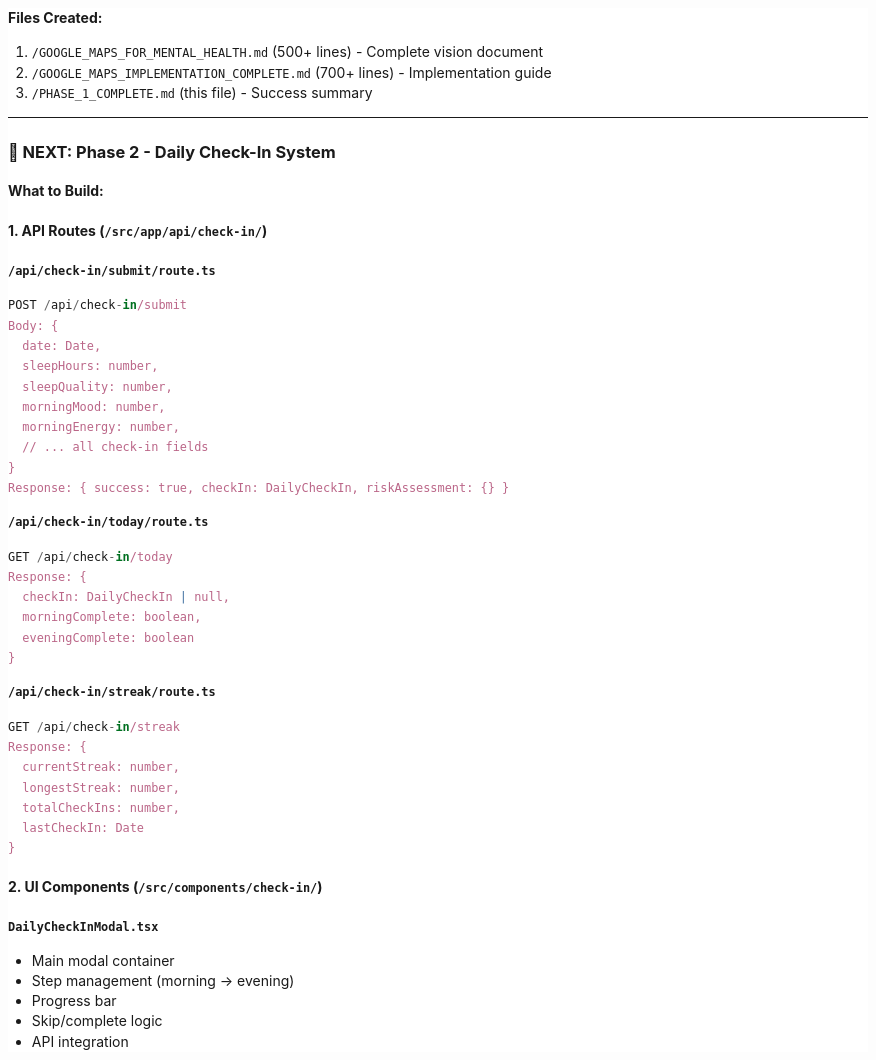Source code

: **Files Created:**
1. `/GOOGLE_MAPS_FOR_MENTAL_HEALTH.md` (500+ lines) - Complete vision document
2. `/GOOGLE_MAPS_IMPLEMENTATION_COMPLETE.md` (700+ lines) - Implementation guide
3. `/PHASE_1_COMPLETE.md` (this file) - Success summary

---

### 🎯 NEXT: Phase 2 - Daily Check-In System

**What to Build:**

#### 1. API Routes (`/src/app/api/check-in/`)

**`/api/check-in/submit/route.ts`**
```typescript
POST /api/check-in/submit
Body: {
  date: Date,
  sleepHours: number,
  sleepQuality: number,
  morningMood: number,
  morningEnergy: number,
  // ... all check-in fields
}
Response: { success: true, checkIn: DailyCheckIn, riskAssessment: {} }
```

**`/api/check-in/today/route.ts`**
```typescript
GET /api/check-in/today
Response: { 
  checkIn: DailyCheckIn | null, 
  morningComplete: boolean, 
  eveningComplete: boolean 
}
```

**`/api/check-in/streak/route.ts`**
```typescript
GET /api/check-in/streak
Response: { 
  currentStreak: number, 
  longestStreak: number, 
  totalCheckIns: number,
  lastCheckIn: Date
}
```

#### 2. UI Components (`/src/components/check-in/`)

**`DailyCheckInModal.tsx`**
- Main modal container
- Step management (morning → evening)
- Progress bar
- Skip/complete logic
- API integration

☆ ☆ ☆ ☆ ☆

Copy each line exactly, from the line containing "- Step management (morning → evening)" down to the last line of the material, and no other lines.

- Step management (morning → evening)
- Progress bar
- Skip/complete logic
- API integration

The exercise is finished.